Estávamos na segunda metade dos anos 1980. Eu era um jovem repórter do jornal de economia e negócios da Gazeta Mercantil, que deixou de circular em 2009, e fazia uma entrevista com Wolfgang Sauer, o então todo poderoso presidente da líder Volkswagen no mercado brasileiro.
No final da conversa ele me contou que sua empresa negociava uma exportação única para a China de 100 unidades do Passat de 4 portas (naquele momento, um modelo premium) a partir da fábrica de São Bernardo do Campo. Atônito, perguntei as razões da exportação de lote tão pequeno para um país tão distante e fora do mapa de negócios internacional. Isso depois da própria Volkswagen brasileira ter construído uma estratégia ousada para exportar 100 mil carros por ano para os mercados americano e canadense, este sim um movimento relevante.
A resposta de Sauer foi curta e simples: a China representava o futuro e a Volkswagen queria chegar lá antes de outras marcas do Ocidente para alcançar uma posição de protagonismo. De fato, por mais de vinte anos a marca liderou as vendas no mercado chinês, posição que perdeu apenas depois que o próprio país começou a produzir veículos mais confiáveis e conseguiu atraiu o interesse do consumidor local.
E o comprador daquelas cem unidades? Evidentemente, segundo Wolfgang Sauer, seria o Partido Comunista.
Esse diálogo me veio a cabeça depois de ter visitado na semana passada o Salão do Automóvel em São Paulo, evento que foi retomado depois de seis anos ausente do calendário.
No tradicional Parque Anhembi, em São Paulo, lá estavam novamente os muitos milhares de aficionados por automóveis, só que desta vez as atrações do show não eram as de sempre. Apesar de presentes Fiat, Citroen, Peugeot, Honda, Toyota e Renault estavam ausentes Volkswagen, General Motors, Ford, Nissan, Audi, Mercedes-Benz, BMW, Volvo, Jaguar e Land Rover.
Ao mesmo tempo, estreavam no Salão do Automóvel dez marcas chinesas, algumas das quais já associadas a montadoras tradicionais como Renault (no caso, a Geely) e a Stellantis (Leapmotor).
Hoje as marcas chinesas já possuem 10% do mercado nacional, e os números devem continuar subindo rapidamente.
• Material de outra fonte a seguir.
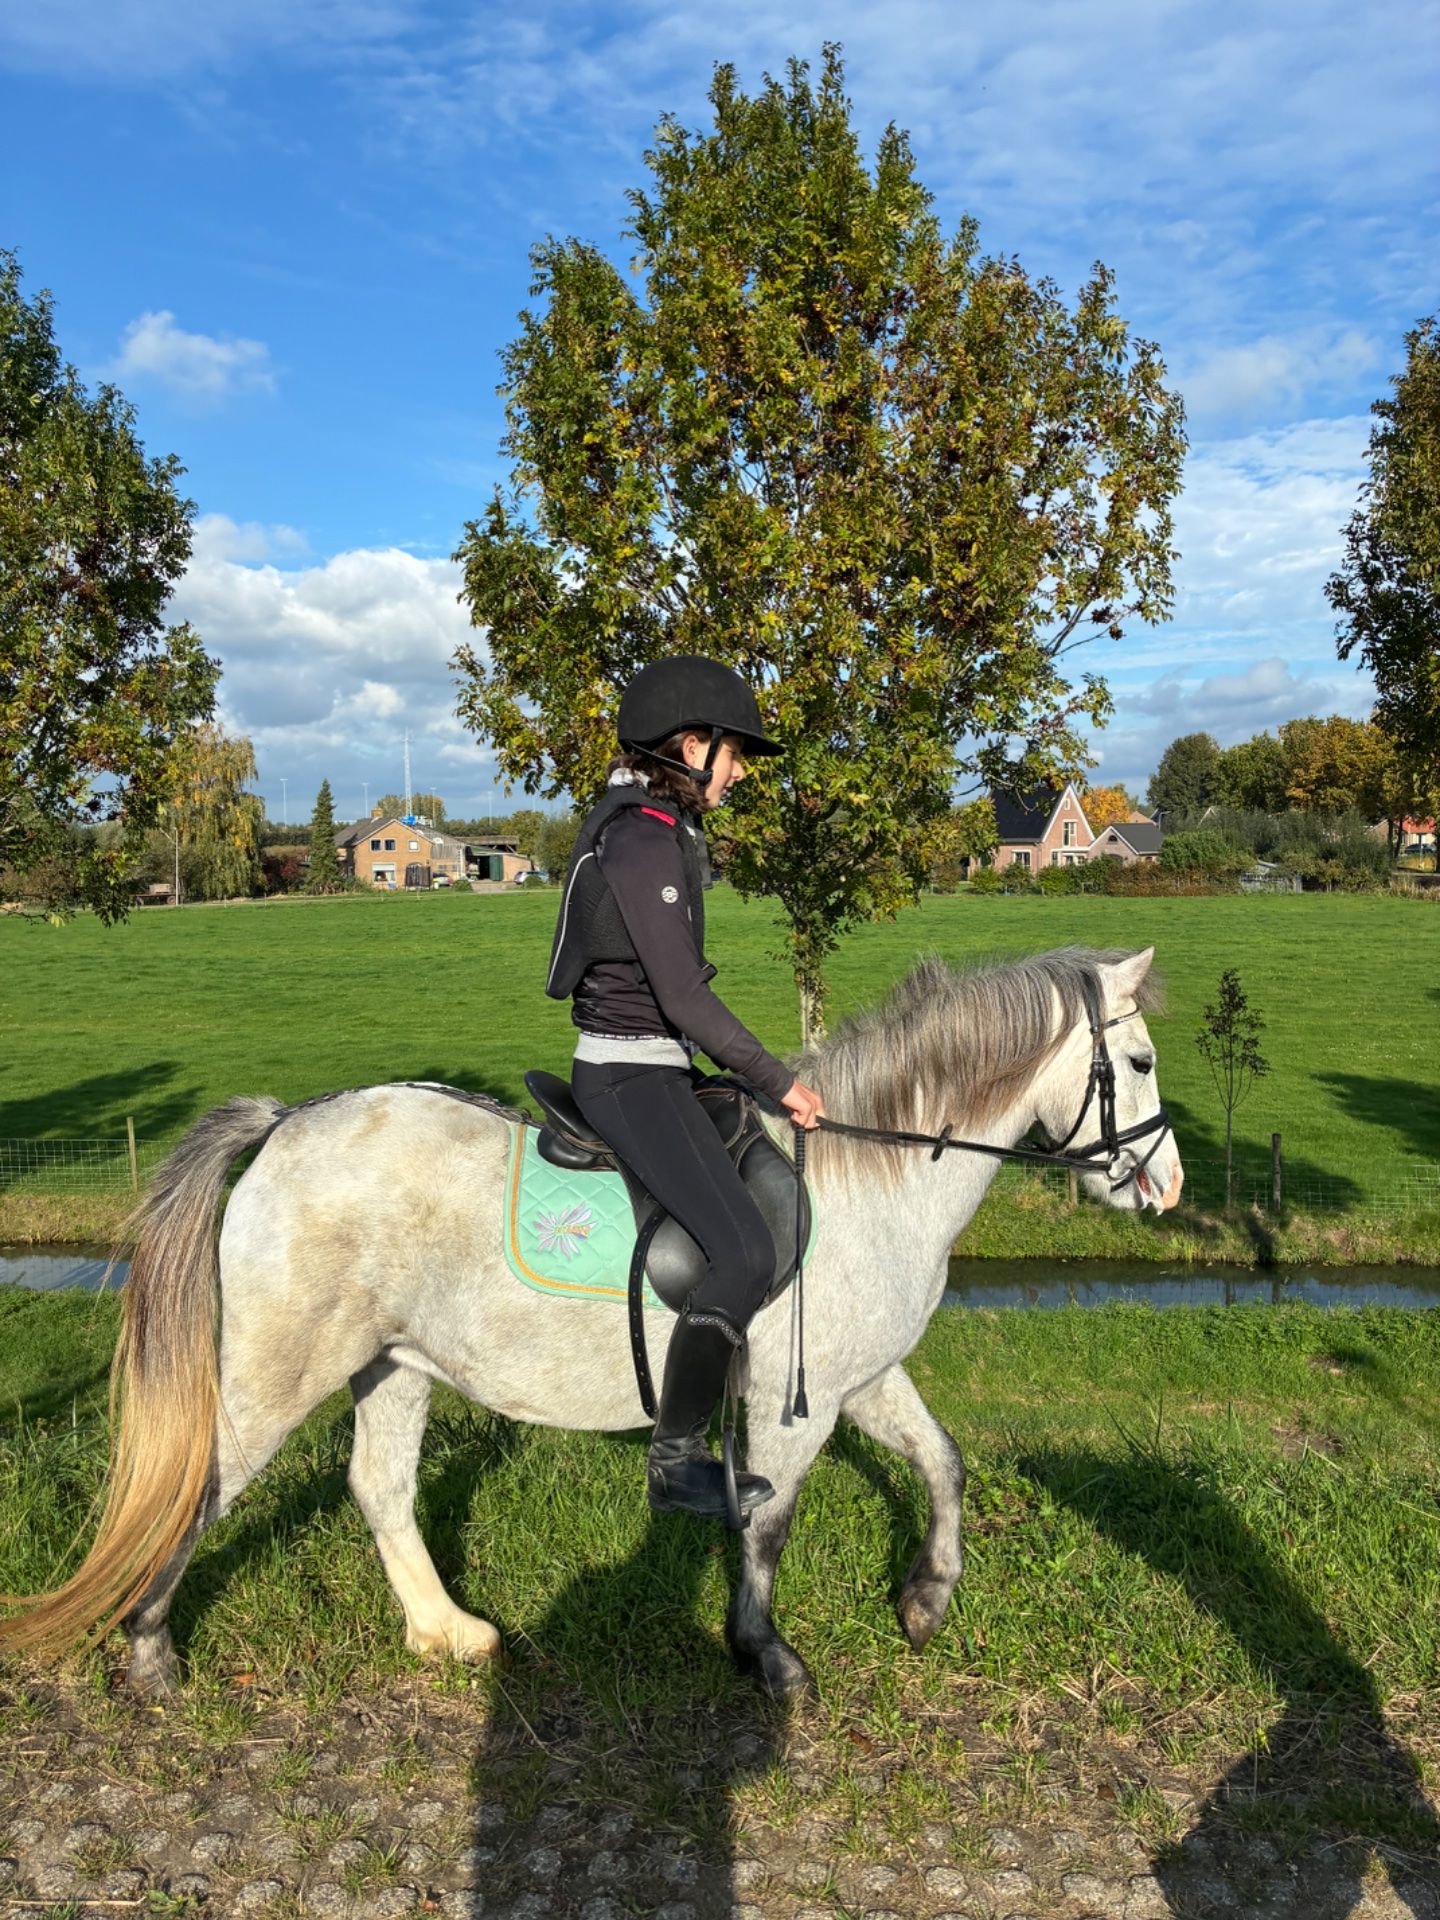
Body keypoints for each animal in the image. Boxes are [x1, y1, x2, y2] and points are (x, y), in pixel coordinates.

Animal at [0, 945, 1181, 1699]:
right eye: (1138, 1064)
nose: (1165, 1186)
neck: (865, 1172)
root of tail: (287, 1123)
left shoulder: (859, 1376)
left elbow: (943, 1462)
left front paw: (928, 1599)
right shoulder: (790, 1406)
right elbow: (766, 1529)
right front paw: (766, 1658)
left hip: (395, 1364)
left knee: (378, 1488)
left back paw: (447, 1635)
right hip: (278, 1370)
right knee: (199, 1487)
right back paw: (150, 1659)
Já operam fábricas no país a Chery e a JAC Motors (ambas em sistema de parcerias com terceiros), a BYD (que já inaugurou sua fábrica na Bahia) e a GWM (fábrica própria no interior de São Paulo).
No Salão do Automóvel tal protagonismo estava claramente identificado, com aquelas dez marcas exibindo diversos modelos e versões em seus estandes.
A China, na verdade, tornou-se o maior fabricante de veículos do mundo, com 31,3 milhões de unidades em 2024, e é também líder no ranking dos países exportadores. Trata-se de número tão expressivo que para equipará-lo é preciso somar as produções dos quatro países que vêm a seguir: Estados Unidos (11,9 milhões de unidades), Japão (8,2 milhões), Índia (5,6 milhões) e México (4,3 milhões).
O Brasil, oitavo colocado na lista (atrás de Coreia do Sul e Alemanha, cada qual com 4,2 milhões) produziu no ano passado 2,5 milhões de veículos e situa-se na sexta posição no ranking de consumo desses produtos atrás de China, Estados Unidos, Japão, Índia e Alemanha.
A estratégia chinesa ao longo da última década foi a de praticamente criar para si um novo segmento de mercado. Em lugar de correr atrás de tradicionais marcas ocidentais com seus modelos de motores a combustão, Pequim apostou alto na criação de uma ampla gama de modelos elétricos.
Com restrições impostas para a venda dos altos volumes desejados nos mercados americano e europeu, a China passou a buscar alternativas, expandindo agressivamente suas exportações para países do chamado “Sul Global” (economias emergentes de diferentes continentes, Brasil incluído).
Hoje seus modelos já possuem uma participação de 38% nas vendas globais de todos os tipos de automóveis e de 60% nas vendas específicas dos modelos elétricos. Além disso, nenhum outro país opera um ecossistema tão amplo nesse segmento, que inclui desde a liderança na fabricação de baterias como a de fornecimento de equipamentos para recarga dos VEs.
Wolfgang Sauer tinha razão. O futuro do automóvel tinha encontro marcado com a China.